Cameroon has refuted allegations that some of the missing students of the Government Girls Secondary School, Chibok, Borno State have been sold for marriage within its borders.
The issue of the abducted girls and the Islamist sect Boko Haram, have generated a heated debate in Cameroon, more than any other issue has in recent times in the West African State.
When the girls were kidnapped on April 14, several media reports suggested that some of them had been transferred to Cameroon and Chad, with some saying the girls had been sold at $12 each. Boko Haram leader Abubakar Shekau had vowed to sell the girls in a video released by the group.
Muslims in Cameroon have therefore been calling on fellow adherents of Islam not to marry any of these girls should they be offered to them.
Muslim leader, Nchotu Soule, said anyone seen acting suspiciously with a girl should be reported to the authorities.

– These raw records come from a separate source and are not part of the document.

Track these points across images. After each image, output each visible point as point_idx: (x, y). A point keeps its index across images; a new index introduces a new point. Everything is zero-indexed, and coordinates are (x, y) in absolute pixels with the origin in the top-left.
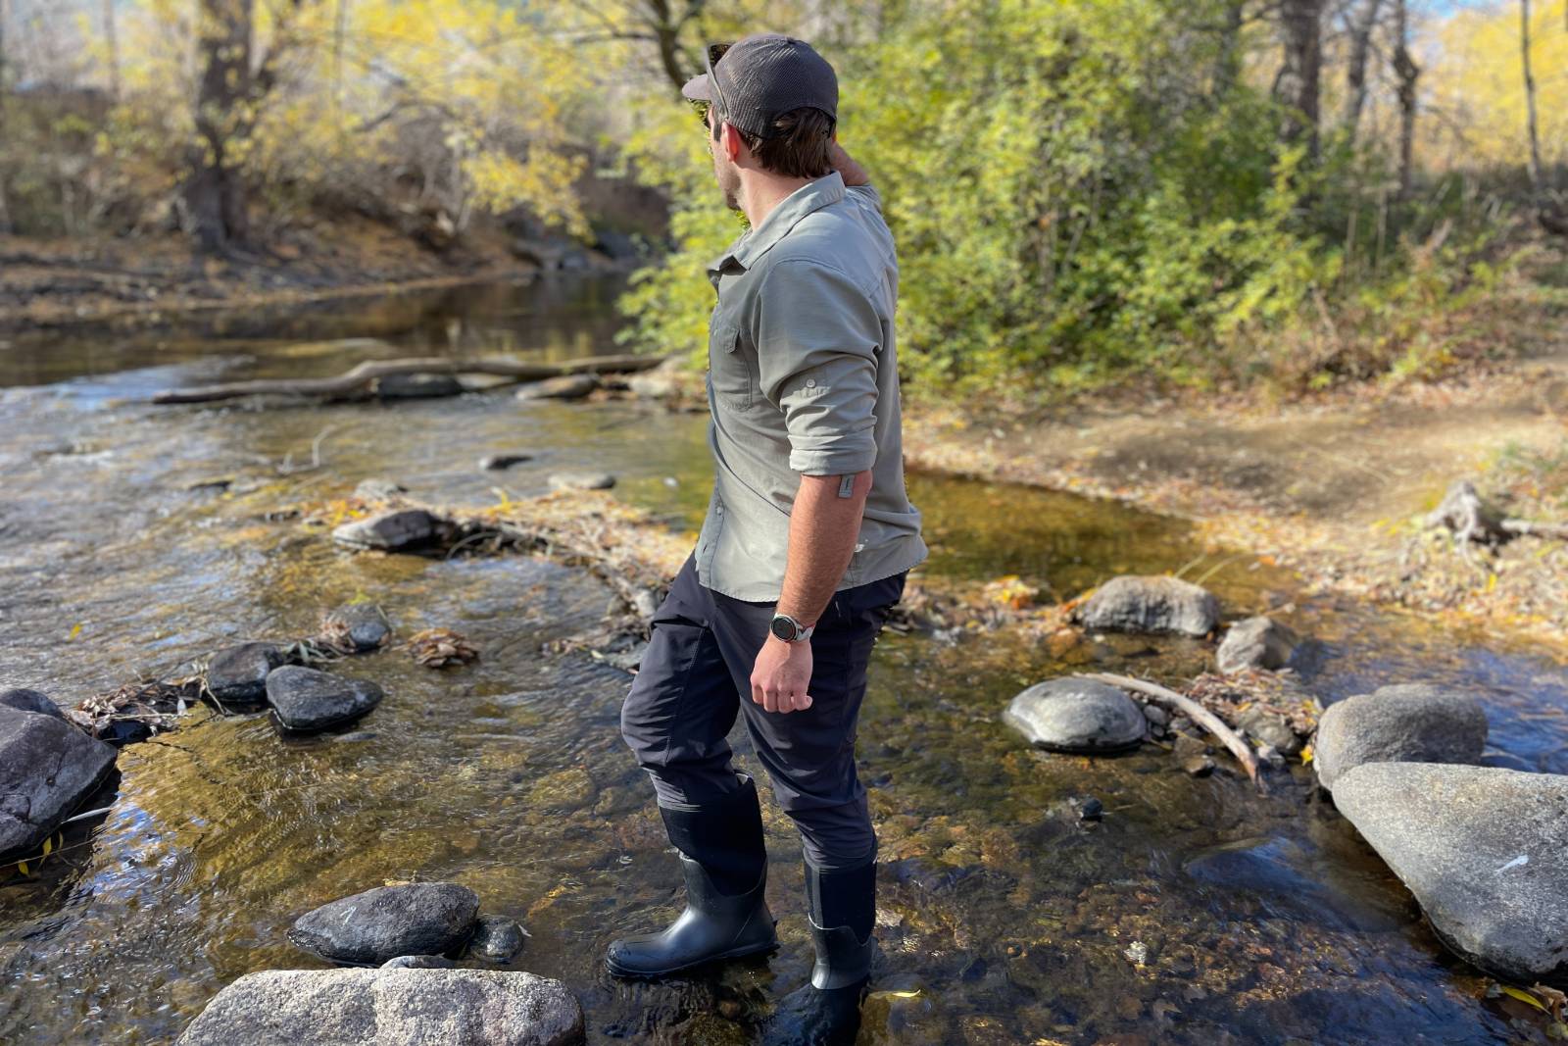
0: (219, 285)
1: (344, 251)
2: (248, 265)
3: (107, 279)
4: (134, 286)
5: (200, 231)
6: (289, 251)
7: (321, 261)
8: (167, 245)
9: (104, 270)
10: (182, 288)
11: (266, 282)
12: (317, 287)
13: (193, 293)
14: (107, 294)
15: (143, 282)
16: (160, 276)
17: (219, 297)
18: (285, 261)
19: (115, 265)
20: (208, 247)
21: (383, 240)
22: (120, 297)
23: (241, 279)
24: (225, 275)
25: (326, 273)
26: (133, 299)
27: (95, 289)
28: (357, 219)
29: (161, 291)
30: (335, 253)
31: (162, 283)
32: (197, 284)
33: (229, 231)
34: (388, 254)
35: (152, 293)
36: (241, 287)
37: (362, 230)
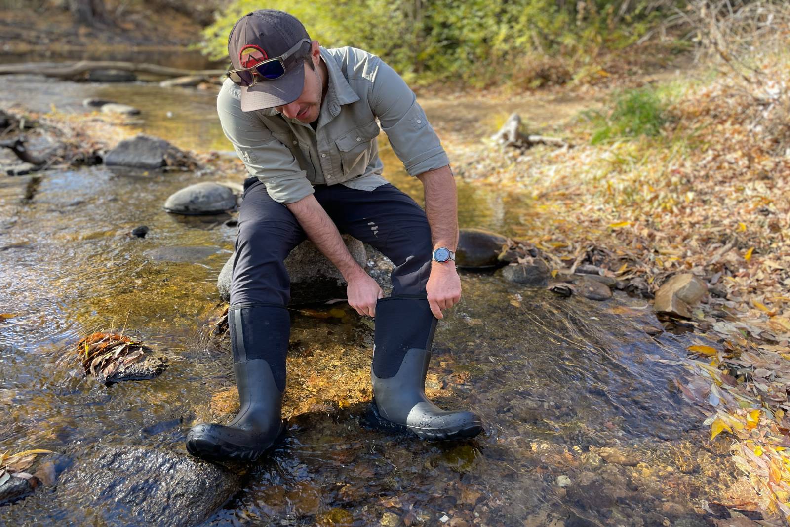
0: (84, 40)
1: (161, 28)
2: (101, 30)
3: (24, 33)
4: (38, 37)
5: (79, 11)
6: (129, 26)
7: (146, 32)
8: (61, 18)
9: (24, 28)
10: (64, 40)
11: (110, 40)
12: (139, 45)
13: (69, 42)
14: (23, 40)
15: (43, 35)
16: (52, 33)
17: (82, 45)
18: (125, 31)
19: (31, 26)
20: (82, 19)
21: (184, 24)
22: (30, 43)
23: (96, 37)
24: (89, 35)
25: (147, 39)
26: (36, 44)
27: (17, 37)
28: (172, 12)
29: (52, 41)
30: (155, 29)
31: (53, 37)
32: (72, 38)
33: (94, 13)
34: (186, 32)
35: (46, 41)
36: (96, 41)
37: (174, 19)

“The prophet Mohammed insists that Islam is a religion of peace. Any true faithful of Islam will want to reject anything that comes from the Boko Haram.
“They are using our Muslim brothers here to be able to carry out their activities,” he saidz.
In his reaction, Cameroon’s Minister of Communication, Issa Tchiroma Bakari, said he was shocked by accusations that Cameroon was not collaborating with Nigeria to free the girls from their captors.
“We insist that allegations from Nigeria that a part of the 200 young female students recently kidnapped in the North-East of Nigeria would have been transferred to Cameroon to be forced into marriage to members of the Boko Haram sect are fully unfounded.
“Cameroon will never ever serve as a support base for destabilisation activities towards other countries.”
The minister said Cameroon was a victim of what he called ‘rather unfortunate and heinous crimes’ in Nigeria.